People who are given the option between hospitalization, nursing home, or home healthcare will have to meet certain criteria. While hospital settings are extremely sanitary, and considered the best environment for those who are sick and suffering, people have a right to choose where they receive medical care. Home healthcare nurses are expected to give the same quality of care that every other nurse gives patients, and often better. They only have one patient to see per shift, so their attention is directed fully at them. There are several different certifications you must obtain in order to be a home healthcare nurse.
There is no special nursing school for a home healthcare nurse verses any other type of nurse. There are a few differences in the types of certifications you must obtain though. (We will go through these later.) Just like any other schooling program, you must check and make sure each program you consider attending is accredited.

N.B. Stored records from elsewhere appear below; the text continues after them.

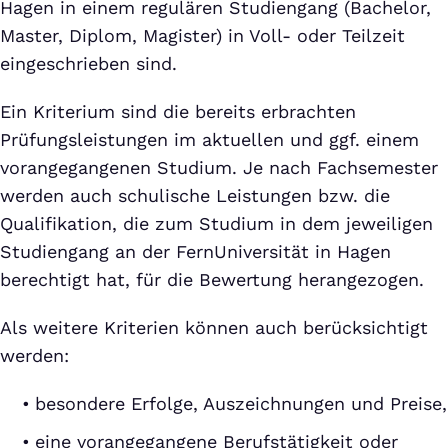
Hagen in einem regulären Studiengang (Bachelor,
Master, Diplom, Magister) in Voll- oder Teilzeit
eingeschrieben sind.
Ein Kriterium sind die bereits erbrachten
Prüfungsleistungen im aktuellen und ggf. einem
vorangegangenen Studium. Je nach Fachsemester
werden auch schulische Leistungen bzw. die
Qualifikation, die zum Studium in dem jeweiligen
Studiengang an der FernUniversität in Hagen
berechtigt hat, für die Bewertung herangezogen.
Als weitere Kriterien können auch berücksichtigt
werden:
besondere Erfolge, Auszeichnungen und Preise,
eine vorangegangene Berufstätigkeit oder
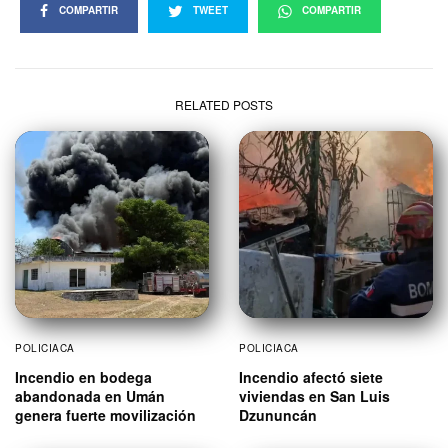
COMPARTIR
TWEET
COMPARTIR
RELATED POSTS
POLICIACA
POLICIACA
Incendio en bodega
Incendio afectó siete
abandonada en Umán
viviendas en San Luis
genera fuerte movilización
Dzununcán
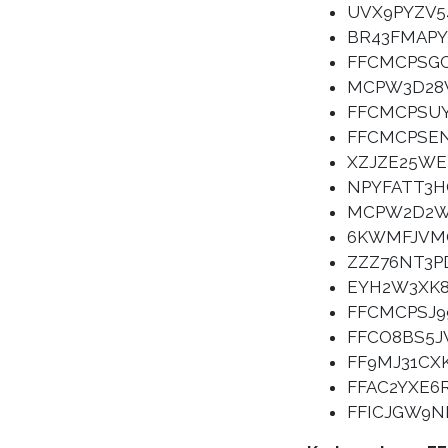
UVX9PYZV5
BR43FMAPY
FFCMCPSG
MCPW3D28
FFCMCPSU
FFCMCPSE
XZJZE25WE
NPYFATT3
MCPW2D2
6KWMFJVM
ZZZ76NT3P
EYH2W3XK
FFCMCPSJ9
FFCO8BS5
FF9MJ31CX
FFAC2YXE6
FFICJGW9N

What is a home health care nurse?
Home health nurses provide essential care to patients in their home. Examples of care provided are: cleaning and dressing wounds, caring for patients in comas or who are bed ridden, patients who have dementia and need to be taken care of 24 hours a day in a home setting, patients on a ventilator, or hospice care. Those are just a few of the jobs that home health nurses preform in home settings. These jobs can range from just a couple hours a day, to around-the-clock care switching shifts with another nurse. All of the duties preformed in the home will be exactly like the duties preformed in a hospital except without med carts, doctors, nurses or other patients to deal with. The nurse will still be required to document, and/or chart about the patient's care and in some cases make care plans. All of the nurse’s notes will be looked over by the patient’s doctor, and is a critical part of the patient’s care.
What’s it like to work as a home health care nurse?
Nurses who work in a home health care setting will generally be the only people on staff at the time. You will have a lot of interaction with family members if the patient lives with members of their family. Most home health nurses often describe getting attached to patients they care for on a long term basis, as well as their family on an emotional level. Since you will only care for one patient on a daily basis—for months and sometimes years at a time—this means that there is less stress involved. Often times though, the benefit of this is canceled out due to the attachment nurses develop towards their patients. Nurses take it a lot harder when their patients get sick due to the emotional attachment they have developed.
What kind of education and training are needed to work as a home health care nurse?
Any type of nurse can work in homecare services. Licensed Practical Nurses (LPNs) and Registered Nurses (RNs) both have the ability and training. During your schooling to become a nurse, know that there is no special training that is required to work in a home health setting. It takes 12 months of intense schoolwork and clinicals to become an LPN. After graduating you will have earned the ability to take the NCLEX for LPNs to get your nursing licensure. Schooling to become an RN is offered in a two- or four-year program. After graduating each program you will be able to take the NCLEX for RNs and practice as an RN.
After you have graduated from nursing school, it is a good idea to become certified in basic, cardiac and pediatric life support. Having training in ventilators and tracheas is essential to be a home health nurse. Working on a med-surge unit, ICU or step down unit will give you the proper training you need with tracheostomies and ventilators. However, wound care is a highly sought after skill that you learn in nursing school.
While you can perform wound care without gaining certification, nurses who are certified through The Wound, Ostomy and Continence Nursing Certification Board (WOCNCB) are generally paid more and hired primarily for wound care jobs. Contact the WOCNCB to see how much classes cost and when they are being held.
How much do home healthcare nurses earn?
Home healthcare nurses make a good salary for nurses. LPNs can make up to $45,000 annually doing home health care. RNs have the ability to earn up to $65,000 annually. Annual salary will be dependent upon what type of home health care the nurse provides, and of course how many hours are worked on a weekly basis.
While providing nursing care in a home environment can take a lot from you emotionally, you can change the lives of people. People often prefer having excellent care provided in the comfort of their own home when one-on-one comfort cannot be done in a hospital environment.